Jean Baptiste Roustaing, o inimigo de Allan Kardec

Por Josué de Freitas

Jean Baptiste Roustaing foi um advogado francês, nascido em Bordéus. Viveu na França, no tempo em que Allan Kardec estava preparando a Codificação. Chegou a trocar algumas correspondências com o Codificador, mas a amizade entre ambos não foi adiante.

Com a ajuda da médium Émile Collignon, Roustaing publicou ditados de alguns Espíritos que os assistiam, denominados mais tarde de "Os Quatro Evangelhos" ou "Revelação da Revelação". Essas obras se caracterizavam por apresentarem graves contradições doutrinárias em relação aos princípios do Espiritismo. Allan Kardec fez algumas críticas a esses escritos, que acabaram por desagradar profundamente o advogado. Roustaing e seus discípulos, aborrecidos, fizeram uma resposta ao Codificador, inserida no livro primeiro de sua obra, depois retirada arbitrariamente pela Federação Espírita Brasileira – FEB, adepta das teses roustainguistas.

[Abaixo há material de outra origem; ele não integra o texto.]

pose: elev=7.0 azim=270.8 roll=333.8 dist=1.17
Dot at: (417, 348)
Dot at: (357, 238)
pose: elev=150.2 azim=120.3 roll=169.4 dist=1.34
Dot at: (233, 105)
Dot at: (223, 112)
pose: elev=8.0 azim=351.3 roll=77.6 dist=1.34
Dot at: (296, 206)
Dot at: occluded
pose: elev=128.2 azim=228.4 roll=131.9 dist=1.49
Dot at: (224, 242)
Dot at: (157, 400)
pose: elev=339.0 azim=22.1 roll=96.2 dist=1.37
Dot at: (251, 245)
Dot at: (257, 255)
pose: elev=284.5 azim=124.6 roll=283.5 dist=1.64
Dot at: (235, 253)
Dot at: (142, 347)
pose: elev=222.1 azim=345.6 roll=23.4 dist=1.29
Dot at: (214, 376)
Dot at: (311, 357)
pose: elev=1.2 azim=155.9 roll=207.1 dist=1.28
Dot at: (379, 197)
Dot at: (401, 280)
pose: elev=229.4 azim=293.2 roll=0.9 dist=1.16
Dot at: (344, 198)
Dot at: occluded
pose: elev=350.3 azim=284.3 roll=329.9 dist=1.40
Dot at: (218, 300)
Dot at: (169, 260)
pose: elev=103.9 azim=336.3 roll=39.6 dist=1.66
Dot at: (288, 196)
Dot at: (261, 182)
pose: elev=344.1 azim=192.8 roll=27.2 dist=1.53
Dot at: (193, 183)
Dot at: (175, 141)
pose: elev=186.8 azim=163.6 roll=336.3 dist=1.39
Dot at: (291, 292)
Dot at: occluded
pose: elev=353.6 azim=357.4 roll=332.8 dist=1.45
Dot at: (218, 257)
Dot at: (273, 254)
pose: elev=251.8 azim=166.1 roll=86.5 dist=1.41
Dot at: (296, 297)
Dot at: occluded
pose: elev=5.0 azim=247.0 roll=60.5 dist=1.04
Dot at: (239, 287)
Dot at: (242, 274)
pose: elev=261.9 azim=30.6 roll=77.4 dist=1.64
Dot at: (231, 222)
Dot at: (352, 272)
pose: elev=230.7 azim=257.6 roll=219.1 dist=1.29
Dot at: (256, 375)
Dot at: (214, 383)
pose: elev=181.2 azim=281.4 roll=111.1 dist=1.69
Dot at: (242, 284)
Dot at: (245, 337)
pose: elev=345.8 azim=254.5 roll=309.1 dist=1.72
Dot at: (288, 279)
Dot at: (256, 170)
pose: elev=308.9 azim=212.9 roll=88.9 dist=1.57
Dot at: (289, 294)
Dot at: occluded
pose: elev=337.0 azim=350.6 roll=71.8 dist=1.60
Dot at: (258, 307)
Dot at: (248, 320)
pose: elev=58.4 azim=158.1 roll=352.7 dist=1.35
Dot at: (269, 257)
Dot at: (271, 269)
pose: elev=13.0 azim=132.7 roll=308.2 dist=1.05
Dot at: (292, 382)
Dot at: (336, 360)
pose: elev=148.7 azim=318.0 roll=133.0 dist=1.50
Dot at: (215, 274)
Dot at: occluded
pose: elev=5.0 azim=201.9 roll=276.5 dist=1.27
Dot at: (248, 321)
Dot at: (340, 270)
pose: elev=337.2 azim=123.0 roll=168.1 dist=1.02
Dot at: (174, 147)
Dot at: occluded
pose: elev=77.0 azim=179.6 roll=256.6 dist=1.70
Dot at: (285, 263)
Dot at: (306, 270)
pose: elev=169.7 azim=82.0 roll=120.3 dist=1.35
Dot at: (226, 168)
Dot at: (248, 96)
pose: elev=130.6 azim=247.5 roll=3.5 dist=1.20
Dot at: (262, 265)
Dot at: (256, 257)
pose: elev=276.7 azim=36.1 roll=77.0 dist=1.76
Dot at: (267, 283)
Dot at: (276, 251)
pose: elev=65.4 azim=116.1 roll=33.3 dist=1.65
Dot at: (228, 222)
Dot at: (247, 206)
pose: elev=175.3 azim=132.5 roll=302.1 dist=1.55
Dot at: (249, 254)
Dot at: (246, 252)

Os Espíritos que ditaram "Os Quatro Evangelhos" disseram ser nada menos que os Evangelistas, assistidos pelos Apóstolos e pelo profeta Moisés. Além dessa superioridade suspeita, ainda afirmaram que a obra era a "Revelação da Revelação", algo mais especial e superior à própria Codificação. Tratava-se de um fato estranho.

Por que o Alto enviaria uma outra revelação no mesmo tempo em que Allan Kardec dava vida ao Espiritismo, a Terceira Revelação? Ninguém explicava o fato.

As entidades desencarnadas que trabalhavam com Roustaing e Collignon , usavam de meios estranhos ao sistema espírita: eram totalmente alheios do Controle Universal dos Espíritos. Uma grande insensatez que os roustainguistas não se davam conta.

Se os livros de Jean Baptiste Roustaing tivessem ficado na França, possivelmente logo teriam desaparecido. Mas eles vieram parar no Brasil e, por meio de uma série de acontecimentos ligados ao nascimento do Movimento Espírita, tornaram-se o próprio espírito do sistema.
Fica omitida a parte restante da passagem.